# Fed set to down grade economy



## lotsoflead (Jul 25, 2010)

The Federal Reserve is set to downgrade its assessment of US economic prospects when it meets on Tuesday to discuss ways to reboot the flagging recovery.

Faced with weak economic data and rising fears of a double-dip recession, the Federal Open Market Committee is likely to ensure its policy is not constraining growth and to use its statement to signal greater concern about the economy. It is, however, unlikely to agree big new steps to boost growth.
http://www.ft.com/cms/s/0/dedcb986-a...44feabdc0.html


----------



## alanz (Jun 7, 2010)

I hear they're purchasing more U.S. debt.

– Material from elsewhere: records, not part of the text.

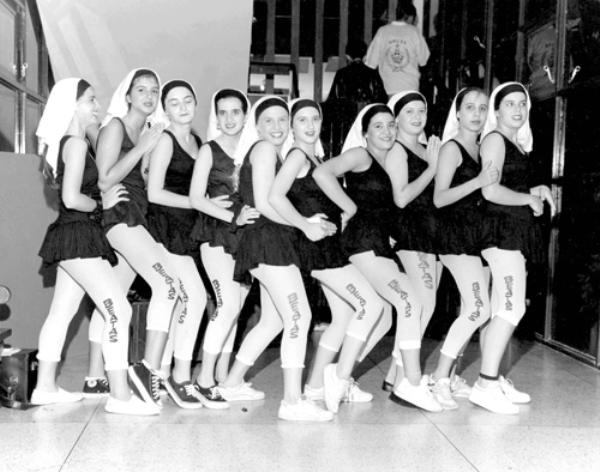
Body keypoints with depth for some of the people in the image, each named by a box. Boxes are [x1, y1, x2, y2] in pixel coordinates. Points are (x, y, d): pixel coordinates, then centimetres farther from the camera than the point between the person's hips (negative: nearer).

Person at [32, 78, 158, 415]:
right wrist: (103, 202, -7)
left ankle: (46, 386, 22)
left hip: (72, 237, 10)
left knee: (62, 313, 14)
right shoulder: (76, 143, -14)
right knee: (119, 311, -11)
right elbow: (71, 198, -22)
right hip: (79, 235, -10)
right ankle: (120, 396, -10)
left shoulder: (72, 142, 15)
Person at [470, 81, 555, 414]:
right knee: (511, 308, -15)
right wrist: (530, 199, -7)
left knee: (501, 310, 9)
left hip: (516, 233, 9)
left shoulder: (518, 144, 20)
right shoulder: (495, 139, -7)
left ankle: (491, 380, 14)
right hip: (502, 230, -9)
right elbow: (491, 191, -18)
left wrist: (536, 191, 5)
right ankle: (486, 384, -14)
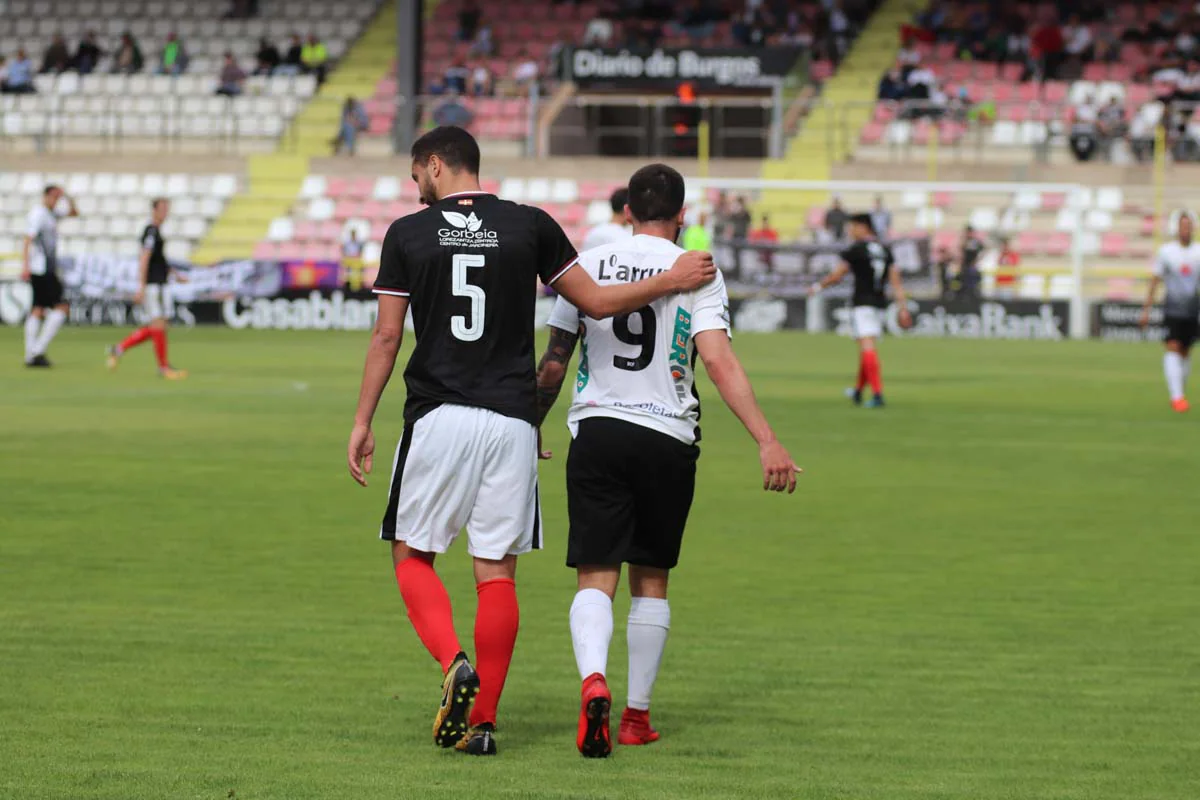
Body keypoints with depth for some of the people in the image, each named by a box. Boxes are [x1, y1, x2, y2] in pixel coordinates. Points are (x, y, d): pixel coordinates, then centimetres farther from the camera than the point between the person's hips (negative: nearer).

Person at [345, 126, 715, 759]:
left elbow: (386, 336, 2)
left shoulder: (407, 233, 1)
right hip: (512, 421, 1)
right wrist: (673, 281, 17)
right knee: (497, 572, 5)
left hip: (436, 418, -1)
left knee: (412, 555, 11)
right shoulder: (529, 225, 3)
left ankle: (455, 665, -14)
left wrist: (362, 422, 9)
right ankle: (483, 721, 3)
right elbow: (596, 303, 6)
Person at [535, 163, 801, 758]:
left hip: (596, 430, 0)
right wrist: (768, 443, -17)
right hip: (667, 440, 0)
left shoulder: (587, 266, 5)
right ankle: (637, 715, 18)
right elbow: (719, 362, -13)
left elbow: (554, 363, 10)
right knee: (650, 581, 14)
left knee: (595, 578, -2)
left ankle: (593, 681, -29)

How much longer can this go on?


----------



## gypsysue (Mar 27, 2010)

If they're going to keep throwing away money anyway, they could send each and every one of us, say, $1,000! That would boost it some, at least my portion! 

I'd make a lot of progress on my prepping wish list!


----------



## UncleJoe (Jan 11, 2009)

Why stop at $1000. Billions to the big banks and Wall Street didn't do any good. If they sent every SS# in the country $1,000,000, that would give the economy quite a shot of adrenalin.


----------



## nj_m715 (Oct 31, 2008)

They can't do it by SS#, that would leave out all those who snuck in. They deserve their share too.


----------



## gypsysue (Mar 27, 2010)

Yeah, those people would probably get theirs first! 

$1,000,000... sigh...


----------